In conclusion, we found, using well‐validated psychophysical testing, some measurable degree of smell dysfunction near the end of the acute recovery period in most of the COVID‐19 patients. However, complete loss of function occurred in only about one quarter of such patients, with severe microsmia occurring in about one third of them. In our study sample, only a minority of patients were aware of their dysfunction before testing, mirroring a phenomenon also present in the general population.
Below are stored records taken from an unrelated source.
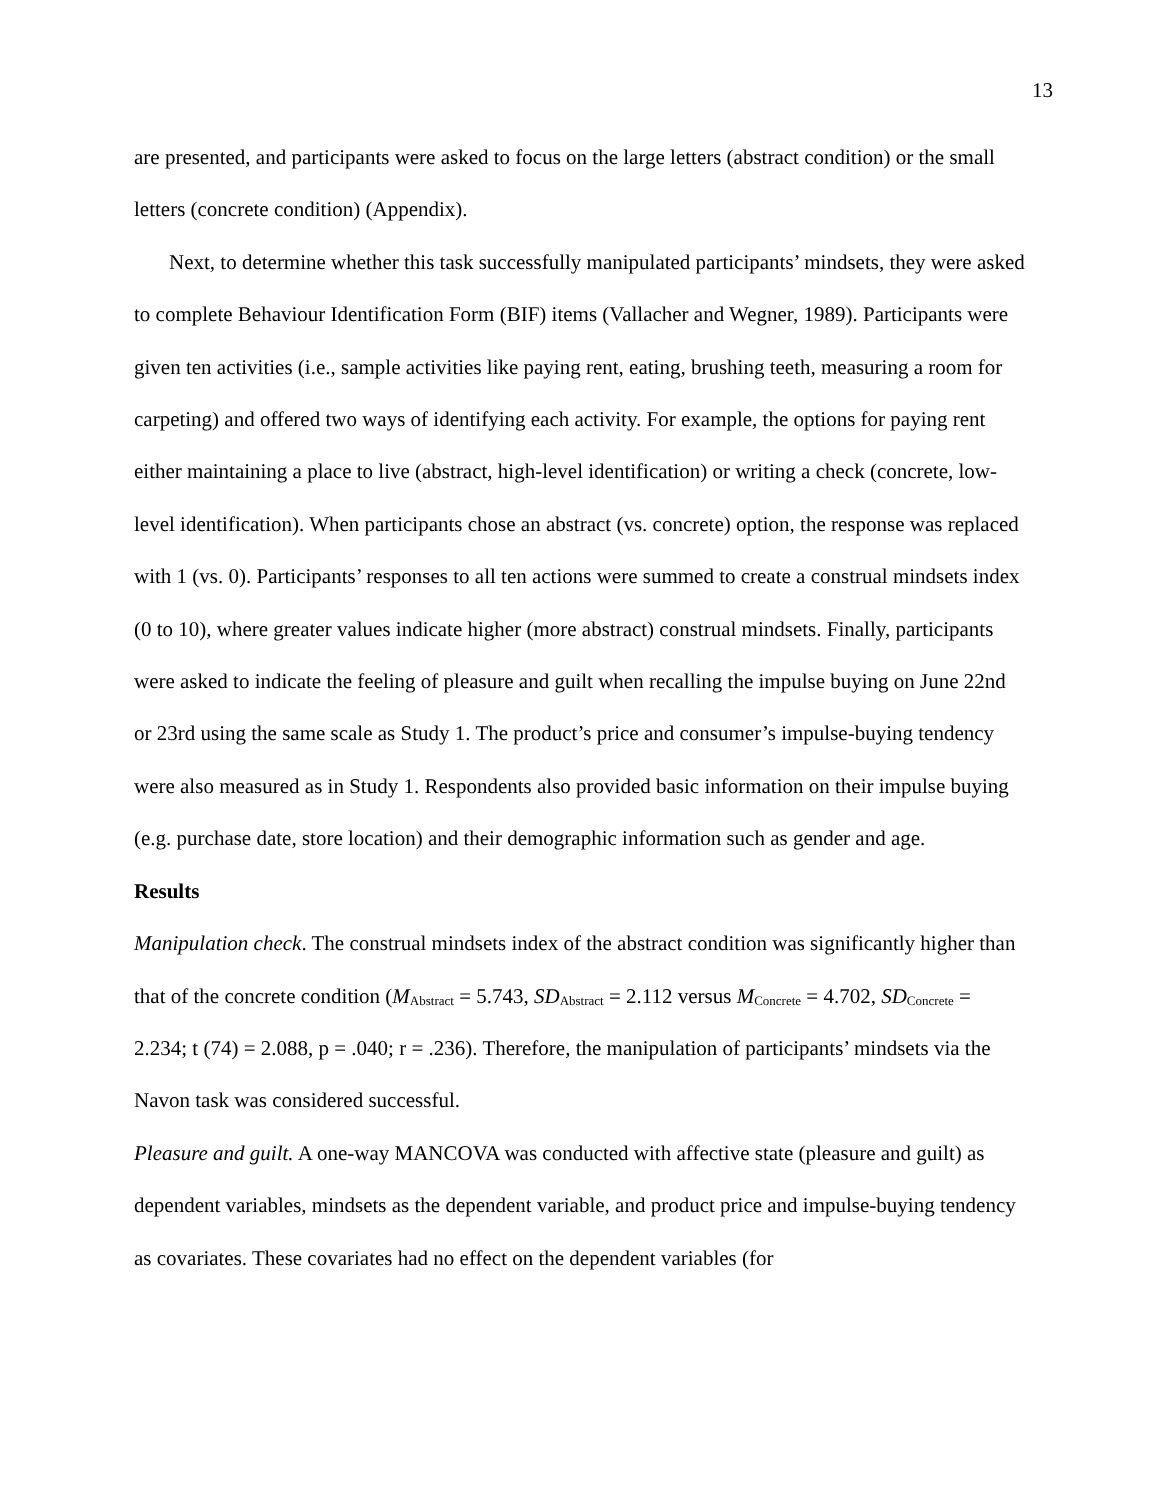13
are presented, and participants were asked to focus on the large letters (abstract condition) or the small letters (concrete condition) (Appendix).
Next, to determine whether this task successfully manipulated participants’ mindsets, they were asked to complete Behaviour Identification Form (BIF) items (Vallacher and Wegner, 1989). Participants were given ten activities (i.e., sample activities like paying rent, eating, brushing teeth, measuring a room for carpeting) and offered two ways of identifying each activity. For example, the options for paying rent either maintaining a place to live (abstract, high-level identification) or writing a check (concrete, low-level identification). When participants chose an abstract (vs. concrete) option, the response was replaced with 1 (vs. 0). Participants’ responses to all ten actions were summed to create a construal mindsets index (0 to 10), where greater values indicate higher (more abstract) construal mindsets. Finally, participants were asked to indicate the feeling of pleasure and guilt when recalling the impulse buying on June 22nd or 23rd using the same scale as Study 1. The product’s price and consumer’s impulse-buying tendency were also measured as in Study 1. Respondents also provided basic information on their impulse buying (e.g. purchase date, store location) and their demographic information such as gender and age.
Results
Manipulation check. The construal mindsets index of the abstract condition was significantly higher than that of the concrete condition (M<sub>Abstract</sub> = 5.743, SD<sub>Abstract</sub> = 2.112 versus M<sub>Concrete</sub> = 4.702, SD<sub>Concrete</sub> = 2.234; t (74) = 2.088, p = .040; r = .236). Therefore, the manipulation of participants’ mindsets via the Navon task was considered successful.
Pleasure and guilt. A one-way MANCOVA was conducted with affective state (pleasure and guilt) as dependent variables, mindsets as the dependent variable, and product price and impulse-buying tendency as covariates. These covariates had no effect on the dependent variables (for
Return to normal function was found in slightly over half of the patients by 5‐6 weeks after symptom onset; by 7‐8 weeks, this percentage rose to two thirds. However, even by this time the average olfactory test score was significantly lower than that of healthy age‐ and sex‐matched normal controls. Factors significantly related to the extent of smell loss included time since disease symptom onset, age, and sex. Our findings support the view that olfactory testing, when performed early in the disease, may aid in the identification of patients infected with the SARS‐CoV‐2 virus. Future work is needed to determine whether otherwise asymptomatic persons carrying this virus can be detected by the presence of objectively measured smell dysfunction.